September 26, 2020

The dizzying fall of Latam airline to bankruptcy

In just under three months, the airline Latam has gone from celebrating the good operational and financial results achieved in 2019 to declaring bankruptcy this Tuesday due to the impact of the coronavirus crisis.

The global economic uncertainty generated by the spread of COVID-19 and the travel restrictions imposed by various governments in the region to slow the advance of the pandemic, with the consequent drop in demand, have gradually drowned the airline, which was born of the merger between Chilean Lan and Brazilian Tam in 2012.

The company has filed for Chapter 11 bankruptcy in the United States, which implies that it is viable, that it can continue to operate while carrying out a process of reorganization and restructuring of its debt, and that creditors do not they can sue her.

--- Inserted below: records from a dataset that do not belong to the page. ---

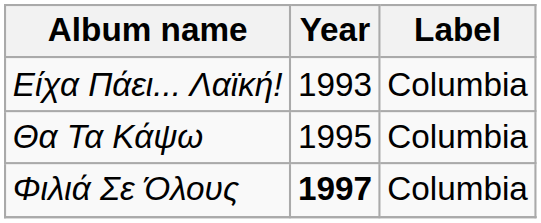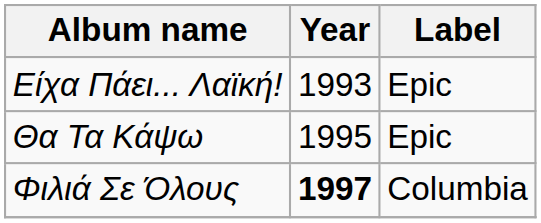Είχα Πάει... Λαϊκή! | Label: Columbia -> Epic
Θα Τα Κάψω | Label: Columbia -> Epic
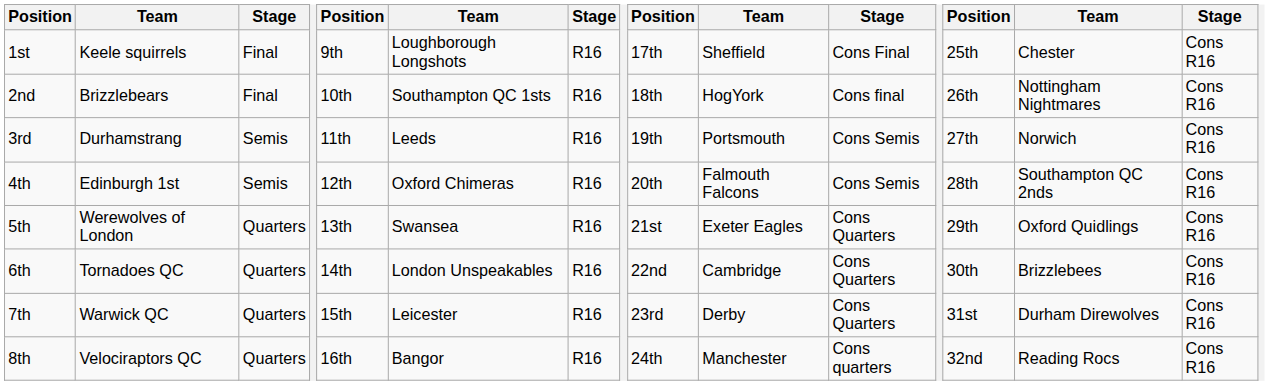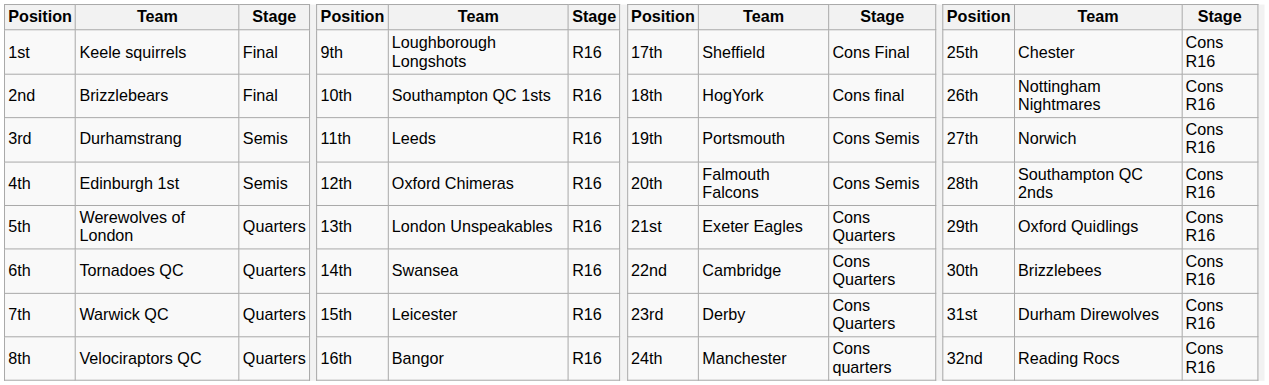5th | column 6: Swansea -> London Unspeakables
6th | column 6: London Unspeakables -> Swansea
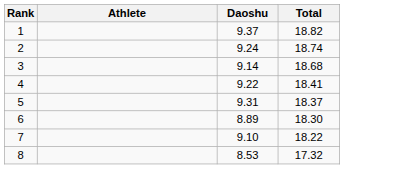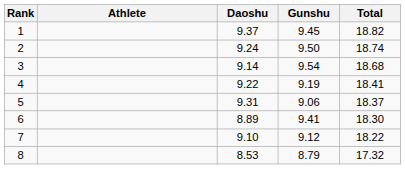+ column: Gunshu | 9.45 | 9.50 | 9.54 | 9.19 | 9.06 | 9.41 | 9.12 | 8.79
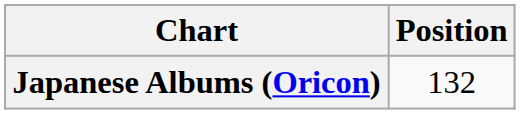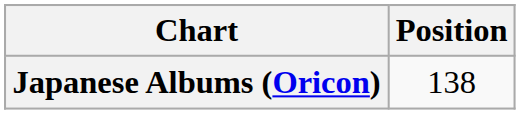Japanese Albums (Oricon) | Position: 132 -> 138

Considered as a “strategic” company by the Chilean Government, the bankruptcy announcement puts the Executive presiding over Sebastián Piñera before the dilemma of whether to come to their support in the midst of a social crisis in which millions of families ask for help in order to feed themselves after losing their jobs to the coronavirus.

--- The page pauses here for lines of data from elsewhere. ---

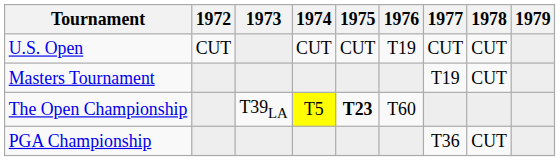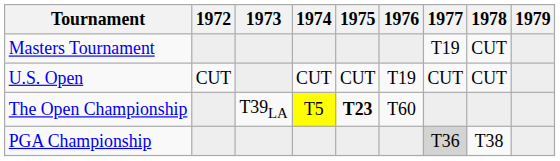rows swapped: Masters Tournament <-> U.S. Open
PGA Championship | 1977: no background -> lightgrey background
PGA Championship | 1978: CUT -> T38
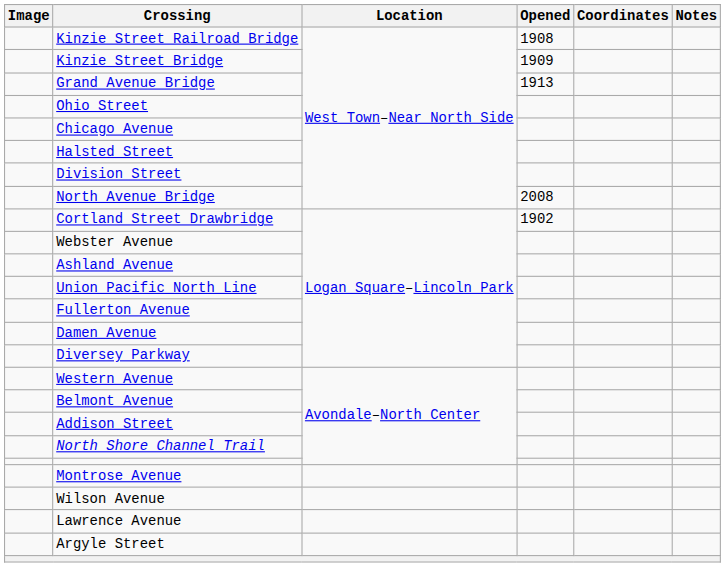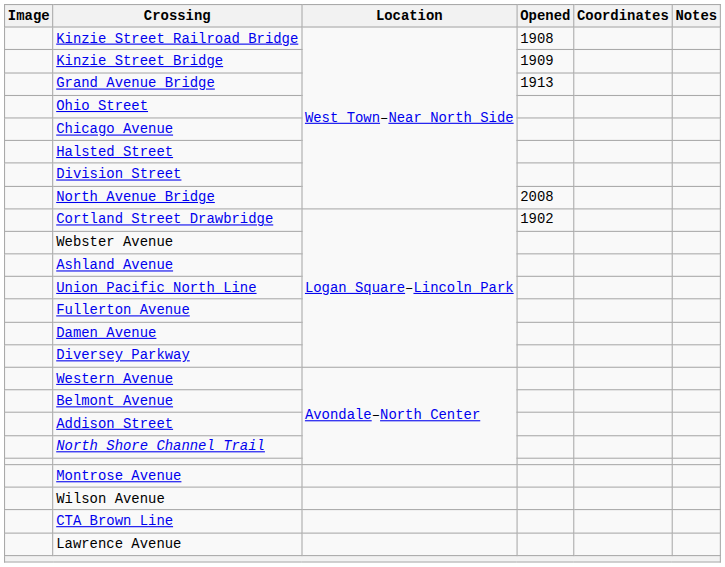+ row: CTA Brown Line
- row: Argyle Street
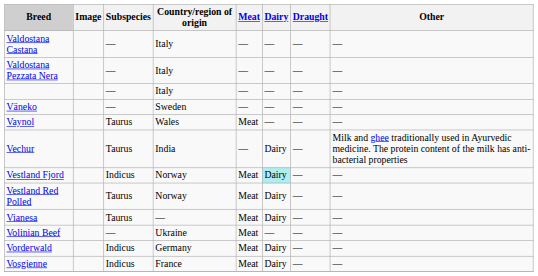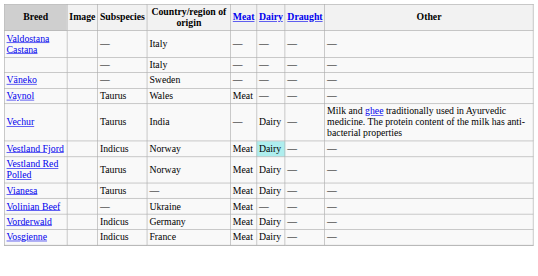- row: Valdostana Pezzata Nera | — | Italy | — | — | — | —
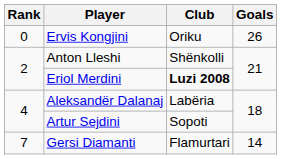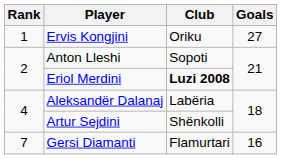Ervis Kongjini | Rank: 0 -> 1
Ervis Kongjini | Goals: 26 -> 27
Anton Lleshi | Club: Shënkolli -> Sopoti
Artur Sejdini | Club: Sopoti -> Shënkolli
Gersi Diamanti | Goals: 14 -> 16
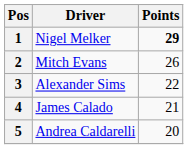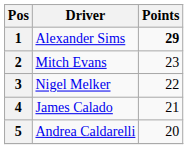1 | Driver: Nigel Melker -> Alexander Sims
2 | Points: 26 -> 23
3 | Driver: Alexander Sims -> Nigel Melker
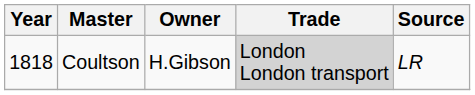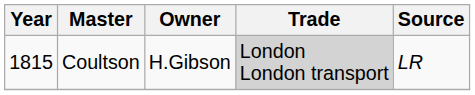Coultson | Year: 1818 -> 1815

Since the first case of coronavirus in Chile was confirmed on March 3 until Latam declared bankruptcy on this day, these have been the key points of the dizzying drop in spin of the most important airline in Latin America:


On March 4, just one day after the first case of coronavirus was announced in Chile, Latam reported that in 2019 it registered a net profit of 190.4 million dollars, representing an increase of 4.7% compared to at 182 million in 2018.

The company then celebrated an operating margin of 7.1% and having transported 74 million passengers in 2019, the highest figure since Latam was created.

The group, which is listed on the Santiago and New York stock exchanges, then employed more than 42,000 people, operated about 1,400 daily flights to 145 destinations in 26 countries and had a fleet of 332 aircraft.


On March 9, when there were only around 100 cases of COVID-19 in Latin America, Latam offered its clients flexibility in changing the date and destination on international flights, given the imitations imposed by governments around the world to stop the spread of the coronavirus.

Given the intensification of these restrictions and the advance of the pandemic, on March 12 Latam announced a reduction of its international flights by 30%, which four days later increased to 70% and that by April 2 was already 95 %, maintaining only 39 domestic routes in Brazil, 13 in Chile and four international routes, a situation that it decided to maintain during May.

It should be noted that between April 13 and 30, the company went one step further and stopped operating all its international flights.


On March 16, the same day that it announced that it was reducing its operations by 70%, Latam’s shares fell 26.47% on the Santiago Stock Exchange, being the most damaging of a fateful day in the Chilean parquet, which experienced its worst day in 30 years.

Two days later, the airline’s shares plummeted even more, by 44.01%, and on Tuesday they closed with a drop of 35.5% after falling as much as 51% during the day.

In addition, on this day the company’s American Deposit Receipt (ADRs) fell 34.88% and the company’s dollar-denominated bonds suffered a downgrade in their risk rating by Fitch (from “B-” to “CC “), Moody’s (from” Ba3 “to” B1 “) and S&P (from” CCC + “to” CCC- “).


With only 5% of operations active, on May 15 the CEO of Latam, Roberto Alvo, announced the dismissal of 1,400 workers belonging to subsidiaries in Chile, Colombia, Ecuador and Peru as an “inevitable” measure to ensure continuity of the company.

“Despite all the efforts we have made to take care of jobs, we are forced to make this difficult decision. The impacts of COVID-19 are profound and it is inevitable to reduce the size of the Latam Group to protect its sustainability in the medium term,” Alvo said.


The last step so far to try to save the company came Tuesday with the announcement of a voluntary process of reorganization and restructuring of its debt under the protection of chapter 11 of the bankruptcy law of the United States.

Latam reported that it will continue operating, that it has $ 1.3 billion in cash to deal with the situation and that it has the financial support of its main controllers, the Cueto and Amaro families and Qatar Airways, who are planning to inject 900 million Dollars.

The company would also be in talks with the governments of Chile, Brazil, Colombia and Peru in order to obtain additional financing from them.

In the case of the Chilean Government, although at first they refused the possibility of help for the company, the Finance Minister, Ignacio Briones, left this Tuesday the option of state financing for the airline, considering that it is of “a strategic company for Chile” because it generates 10,000 direct jobs and 200,000 indirect jobs “.

By virtue of this chapter 11, which prevents dividends from being distributed to shareholders while a company is engaged in the renegotiation of its liabilities, Latam reported that it will not distribute the dividends corresponding to the 2019 financial year, which were expected to be paid on May 28, 2020.